A more user-visible problem with this scenario is that vulnerability scanners will no longer know to apply security data derived from our advisory document when analyzing the installed distro package. This can result in false positives and false negatives, depending on the scanner matching strategy being used.

One last consideration: it's also possible that simply updating the package name in both the Melange file and the advisory document causes a problem. Although we've updated the distro package name, the former package name has been used in published APKs and still exists "in the wild". If we update the package name in the advisory data, scans of installations of these former versions of the APK will can become less accurate, since relevant data is not being leveraged by the scanner.

Proposal

We could add a new field to the advisory document schema where we can list historical/alternative names for the package described in the given advisory document.

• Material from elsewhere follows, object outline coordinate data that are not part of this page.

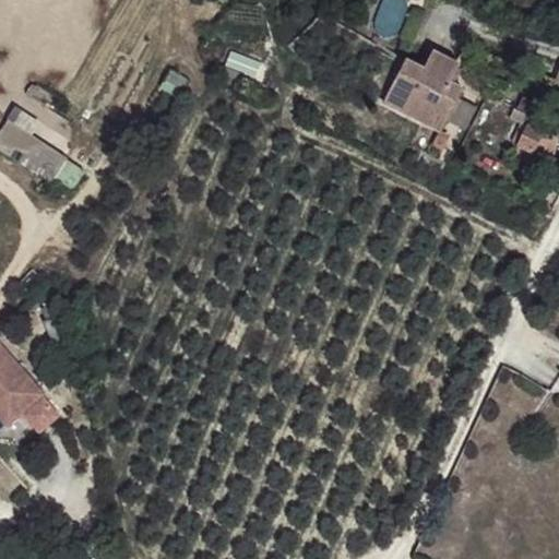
[(404,60),(384,102),(440,131),(461,88),(448,82),(456,64),(431,52),(423,69),(404,60)]
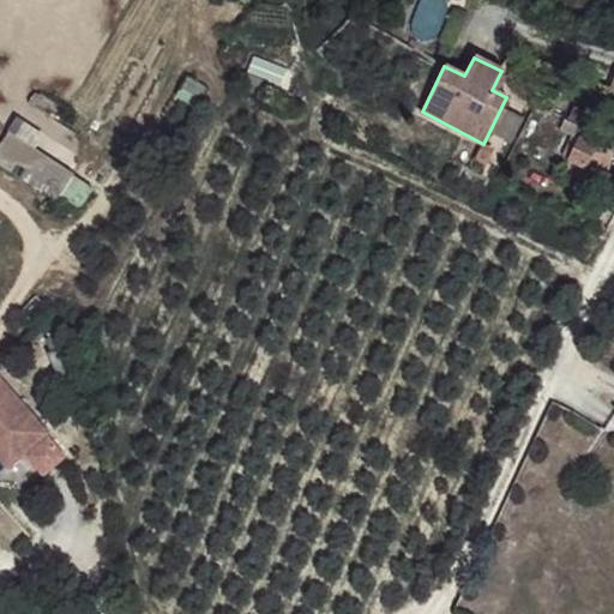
[(268,82),(246,73),(241,86),(263,95),(268,82)]
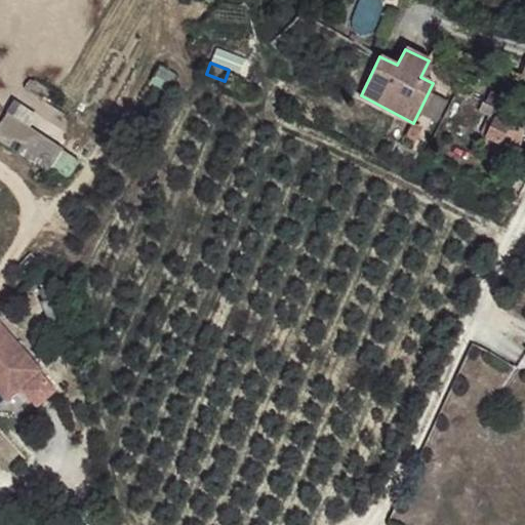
[(151,82),(168,92),(178,76),(161,65),(151,82)]
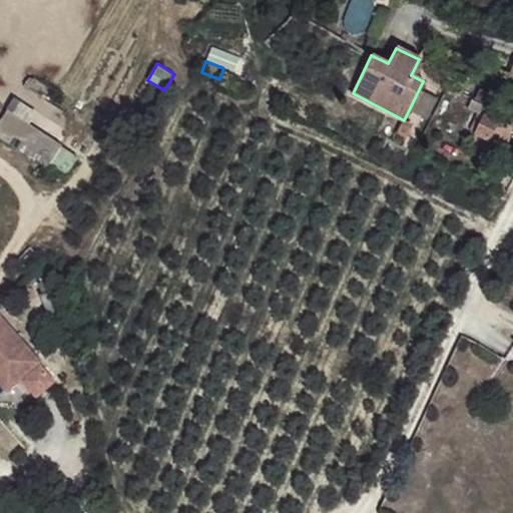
[(472,99),(468,109),(482,115),(486,105),(472,99)]
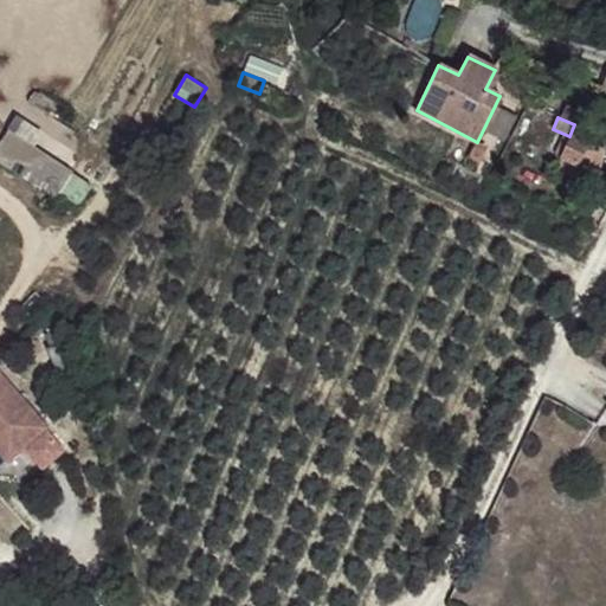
[(0,142),(0,162),(55,199),(73,172),(10,130),(0,142)]
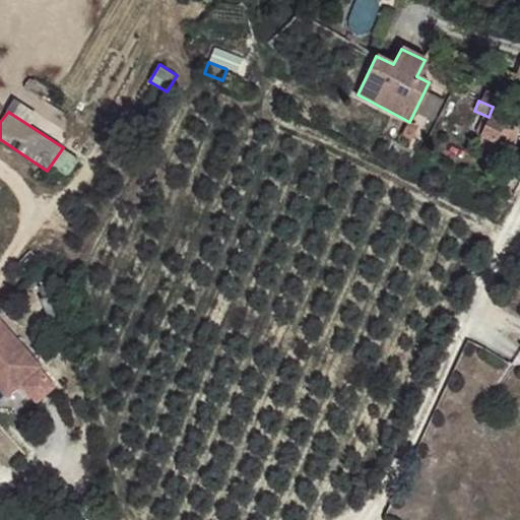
[(481,134),(510,147),(519,128),(491,116),(481,134)]
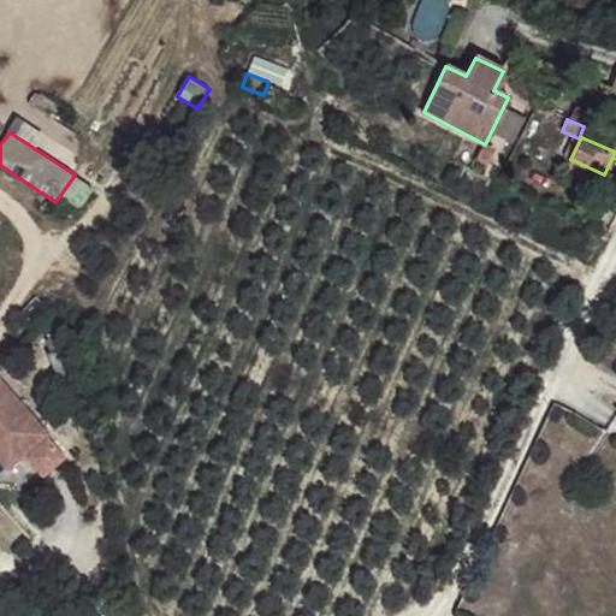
[(46,341),(52,355),(69,348),(64,335),(46,341)]
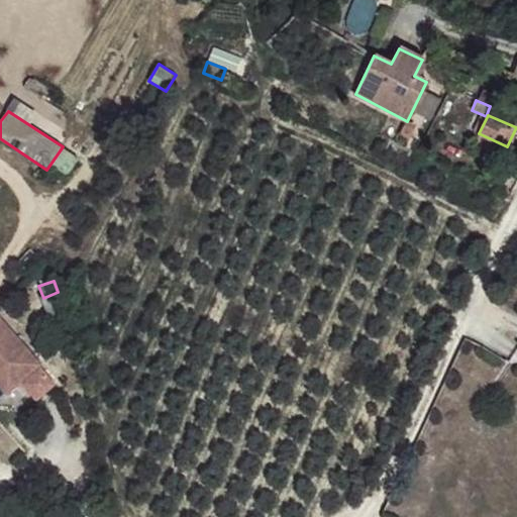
[(43,298),(53,321),(68,316),(58,292),(43,298)]
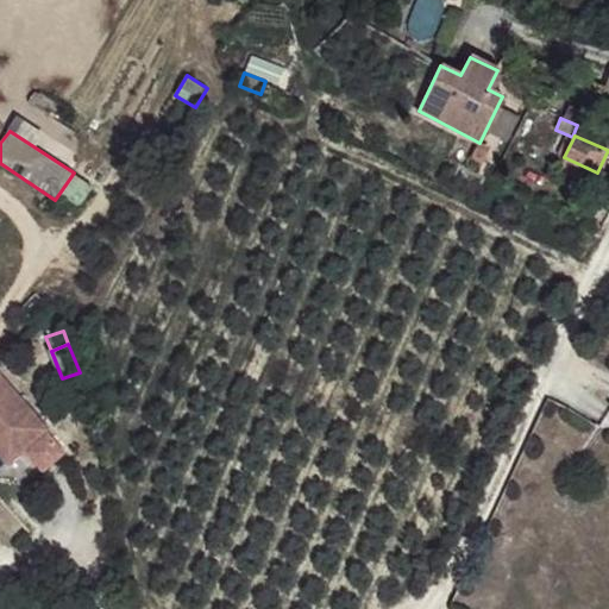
[(0,454),(7,463),(48,428),(0,374),(0,454)]
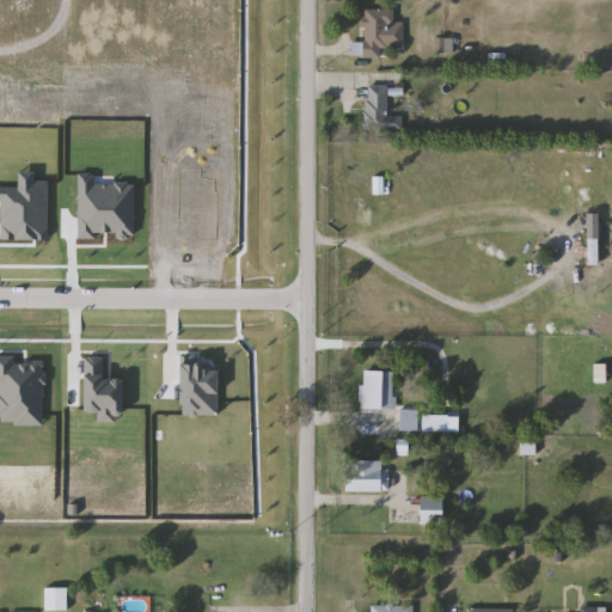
[(395,50),(384,50),(384,57),(350,57),(350,43),(365,43),(366,10),(395,10),(395,50)]
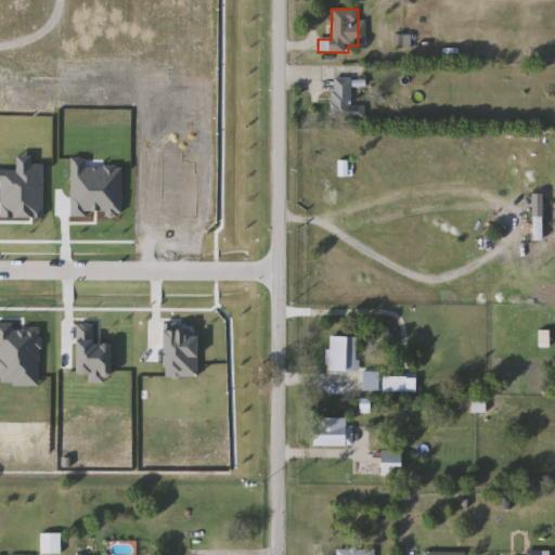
[(364,119),(332,118),(333,78),(353,78),(352,105),(365,106),(364,119)]
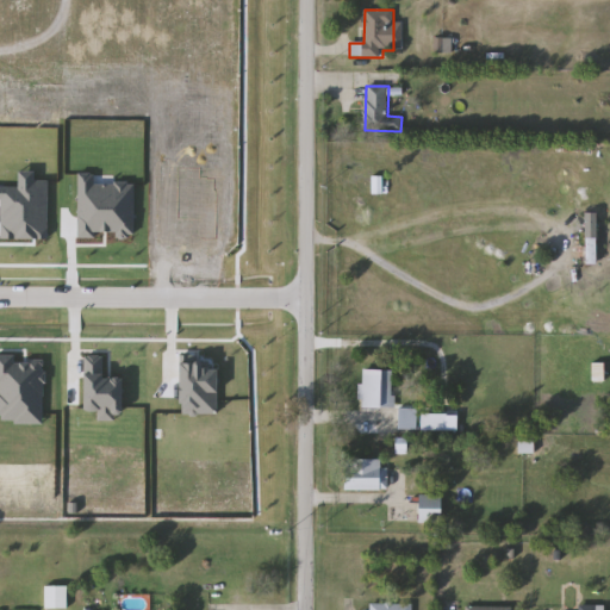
[(597,215),(597,265),(586,265),(586,215),(597,215)]
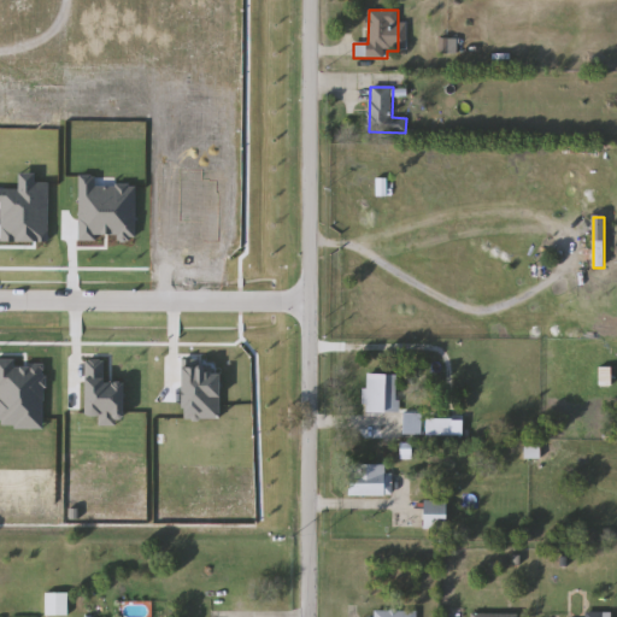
[(399,375),(399,413),(366,413),(366,375),(399,375)]
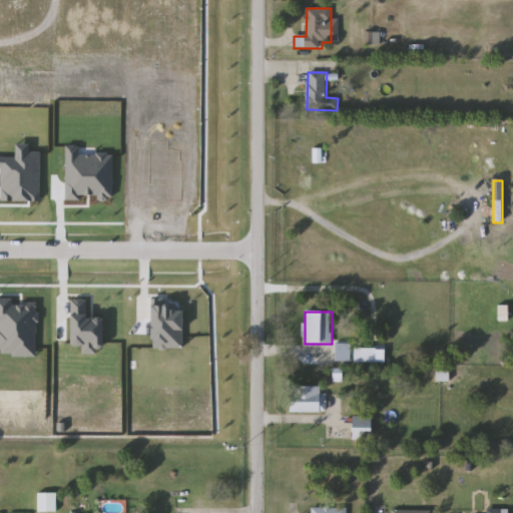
[(351,344),(351,362),(337,362),(337,344),(351,344)]
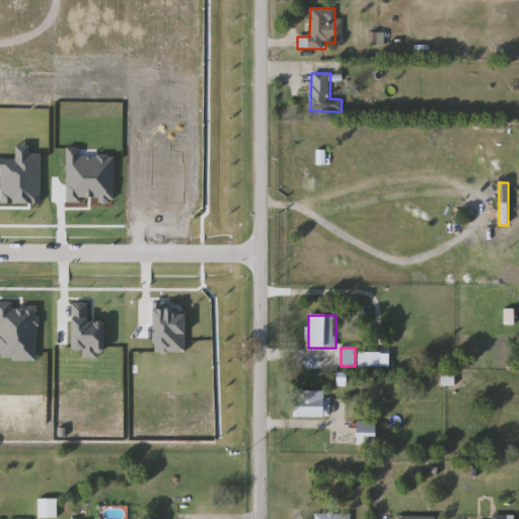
[(454,386),(442,386),(442,374),(454,374),(454,386)]
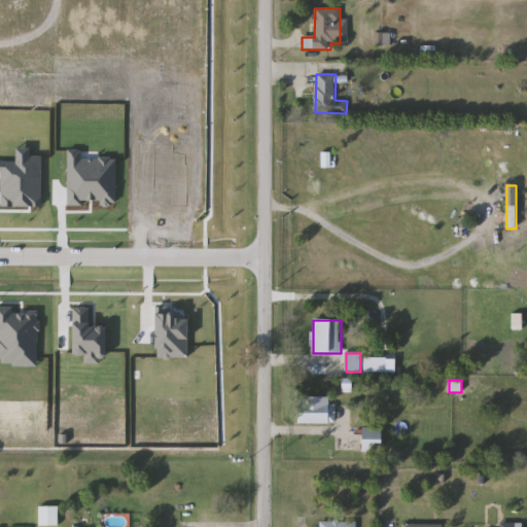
[(336,424),(299,424),(299,398),(336,398),(336,424)]
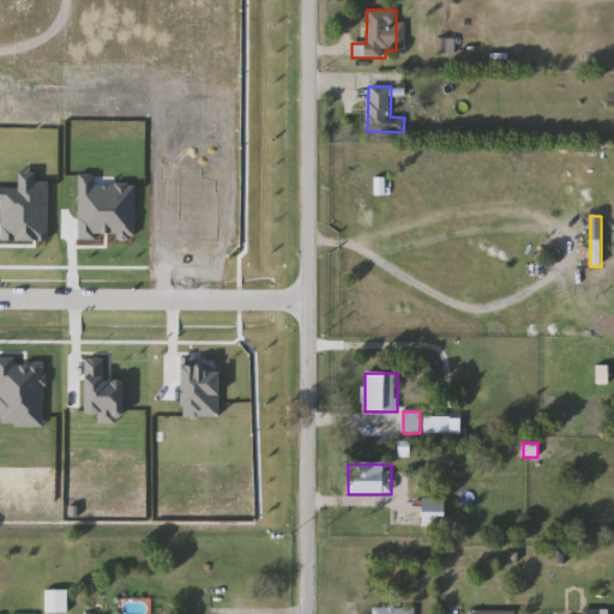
[(447,528),(423,528),(423,499),(447,499),(447,528)]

For example, in the above PHP example, we might have an advisory document that now looks like this:

schema-version: 2.0.1

package:
  name: php-8.2
  alternative-names:
    - php

advisories:
# ...

Intended benefits of this change

1. Downstream data artifacts avoid missing this data link. For example, the secdb could include copies of this advisory data listed under both "php-8.2" and "php", ensuring that scanners are never in a place to miss out on this data.
2. Our advisory tooling is able to link to additional related APKs or entries in the APKINDEX when needed.

[puerco]

Mmh interesting. This also has ramifications on "dumber" environments where automation may not have all the context expressed in the advisories. For example when relying on a purl string :/

Also, alternate names to me invoke an idea of bifurcation, where from that point on there may be more than one package name for the same thing. I'm wondering if something like "obsoletes" in rpm may fit better. While we're not really talking about obsolescence here, the sense is to always prefer the new name.

[luhring]

@puerco I think I see what you're saying, and it's a good point. What about naming the field former-names: instead of alternative-names:?

I'm not sure whether this notion will be successfully represented in all downstream formats, but at a minimum it will help us maintain the advisories better; and, we could try to incorporate the concept in future export formats if we believe it would benefit data consumers.